-- Opening Marker --

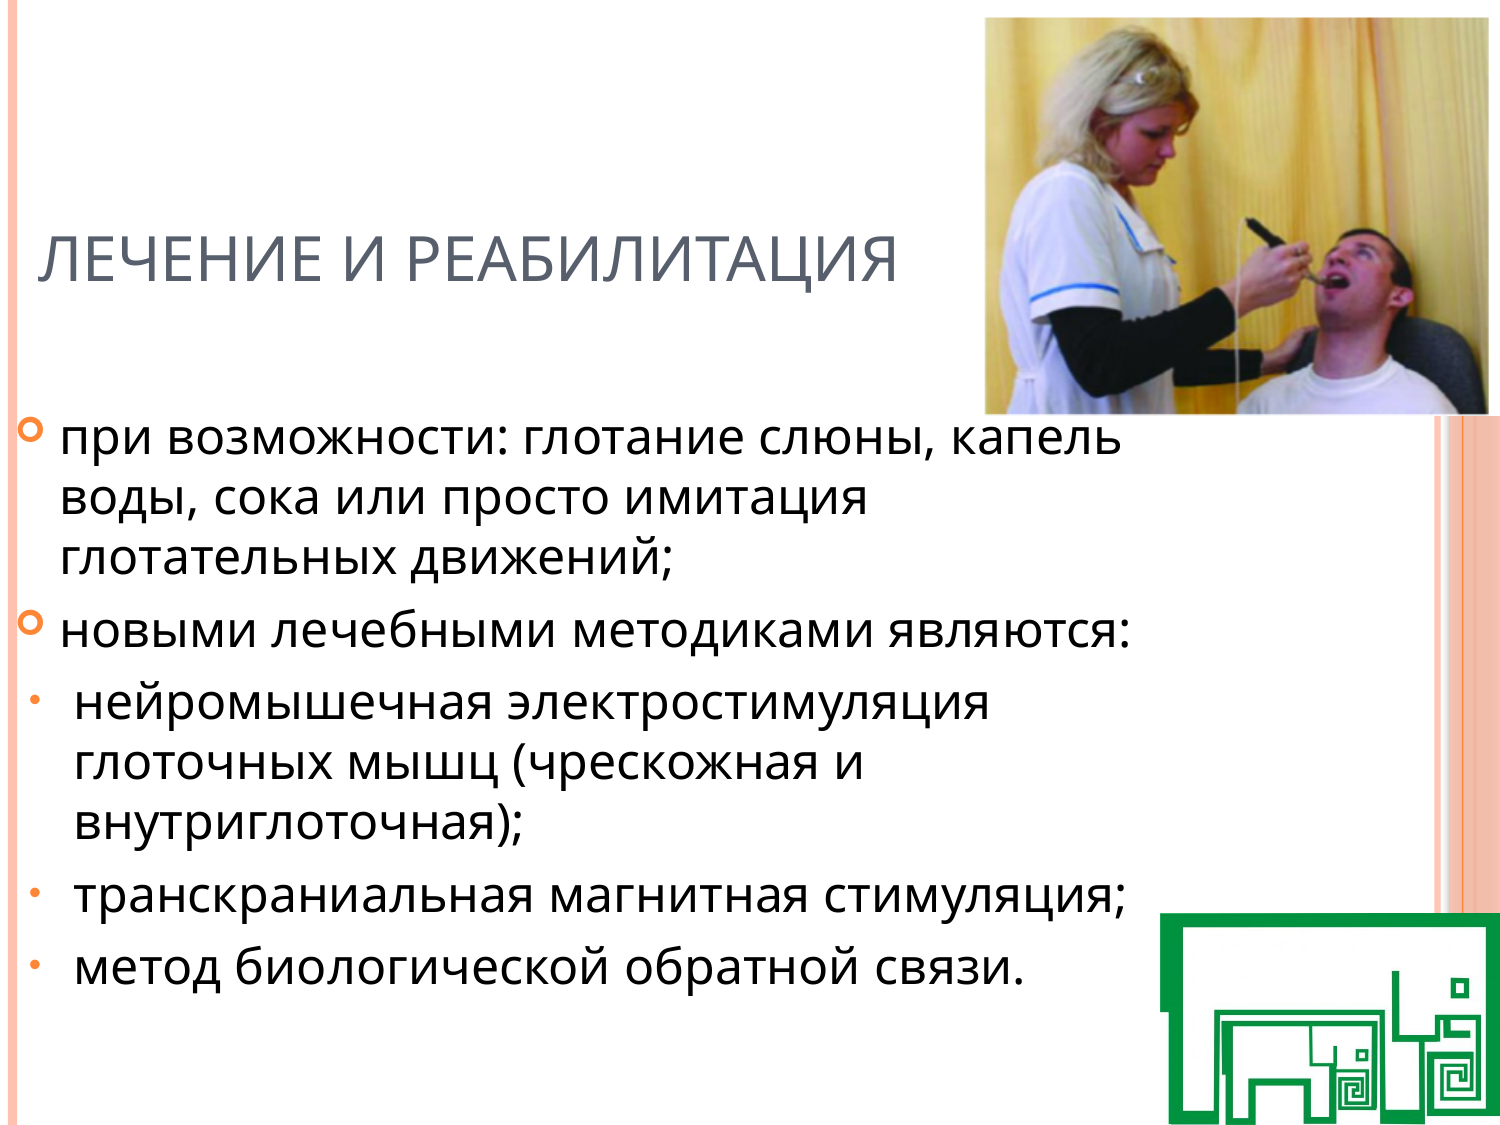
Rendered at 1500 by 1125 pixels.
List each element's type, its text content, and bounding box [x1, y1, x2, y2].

title Лечение и реабилитация [0, 113, 951, 302]
list при возможности: глотание слюны, капель воды, сока или просто имитация глотательных движений; новыми лечебными методиками являются: нейромышечная электростимуляция глоточных мышц (чрескожная и внутриглоточная); транскраниальная магнитная стимуляция; метод биологической обратной связи. [0, 397, 1225, 1125]
picture [1159, 913, 1500, 1125]
picture [957, 0, 1500, 417]
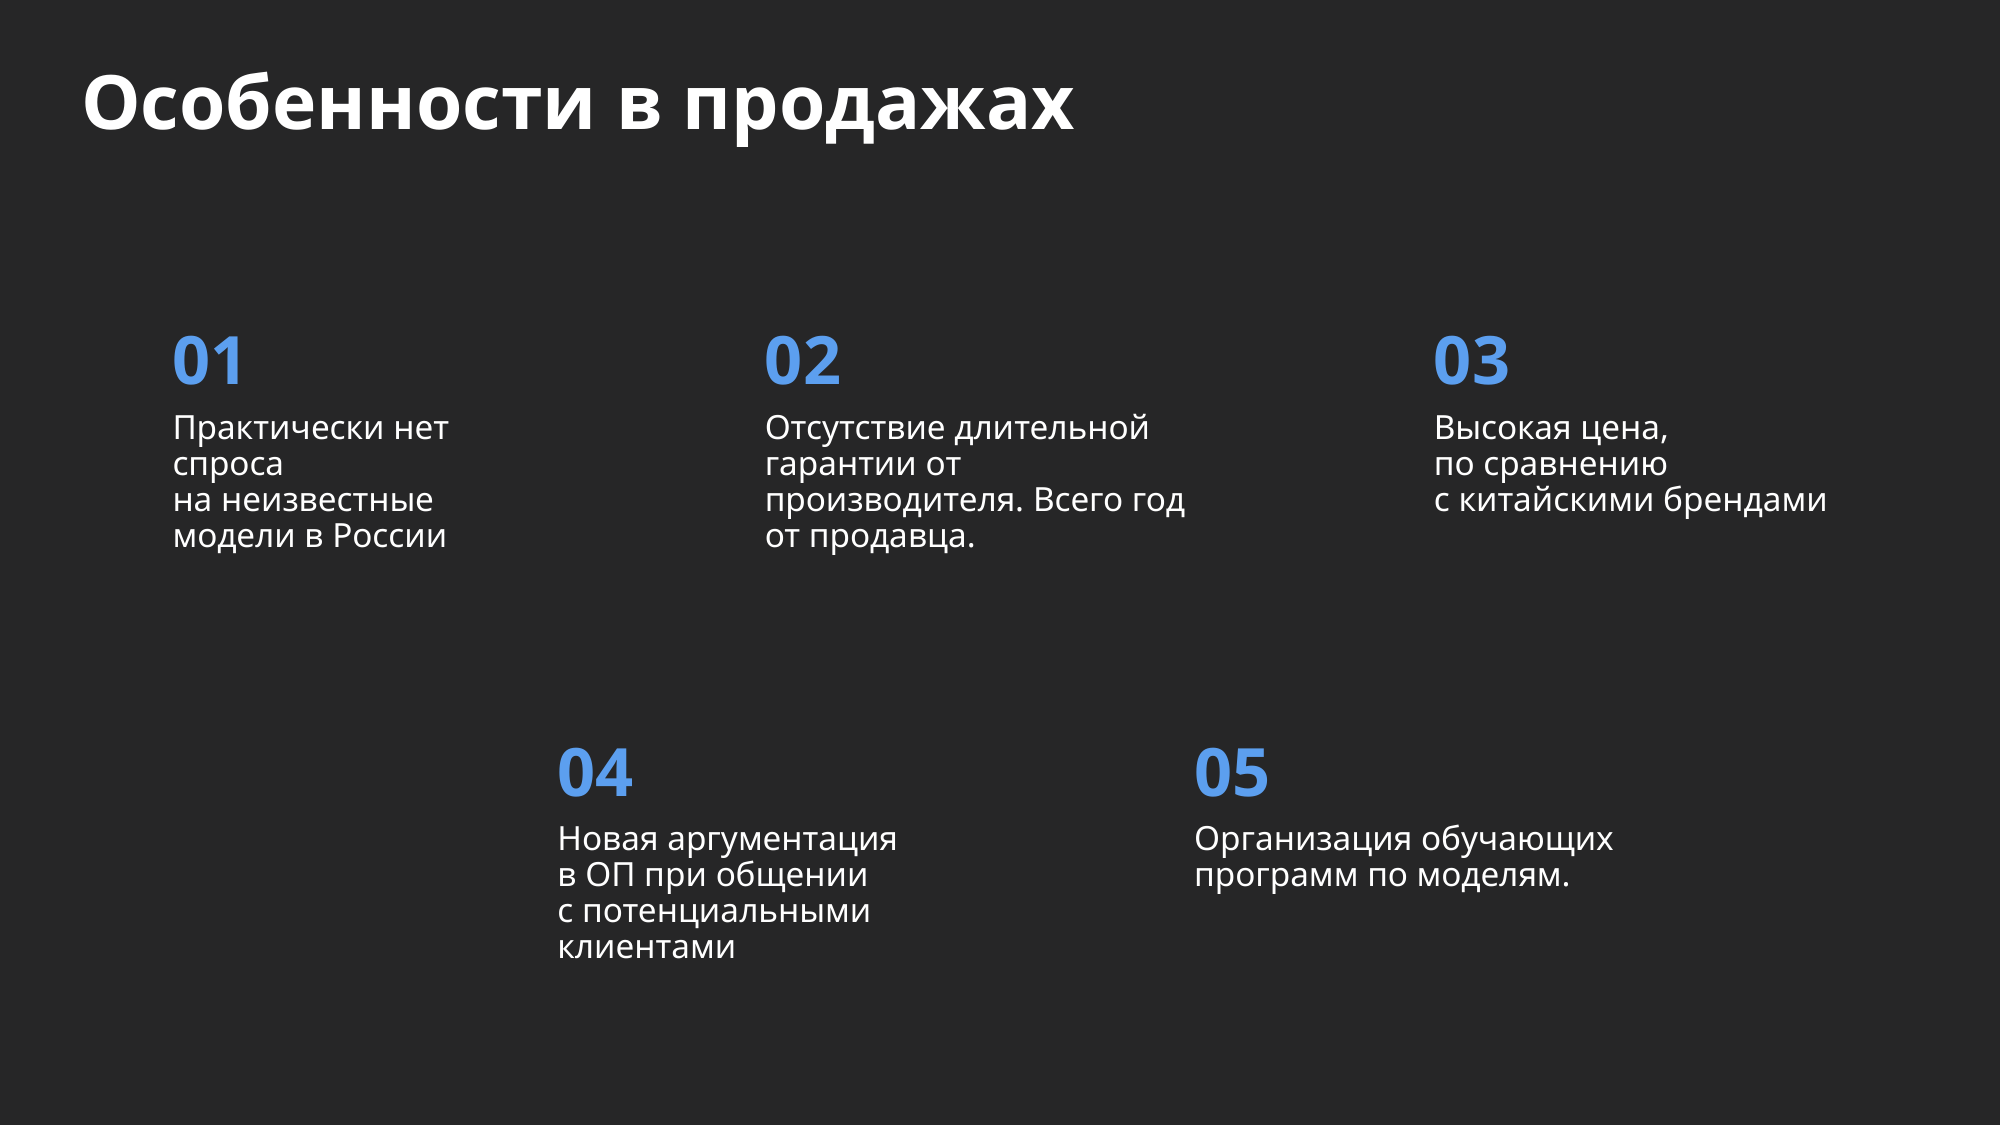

-- Closing Marker --

PROBLEM DETAILS: Would you output the data above exactly as written, but with no images?

OUTPUT OF THE EXERCISE:
Rendered at 1500 by 1125 pixels.
List each element's type, its text content, and bounding box [x1, y1, x2, y2].

title Лечение и реабилитация [0, 113, 951, 302]
list при возможности: глотание слюны, капель воды, сока или просто имитация глотательных движений; новыми лечебными методиками являются: нейромышечная электростимуляция глоточных мышц (чрескожная и внутриглоточная); транскраниальная магнитная стимуляция; метод биологической обратной связи. [0, 397, 1225, 1125]
picture [1159, 913, 1500, 1125]
picture [957, 0, 1500, 417]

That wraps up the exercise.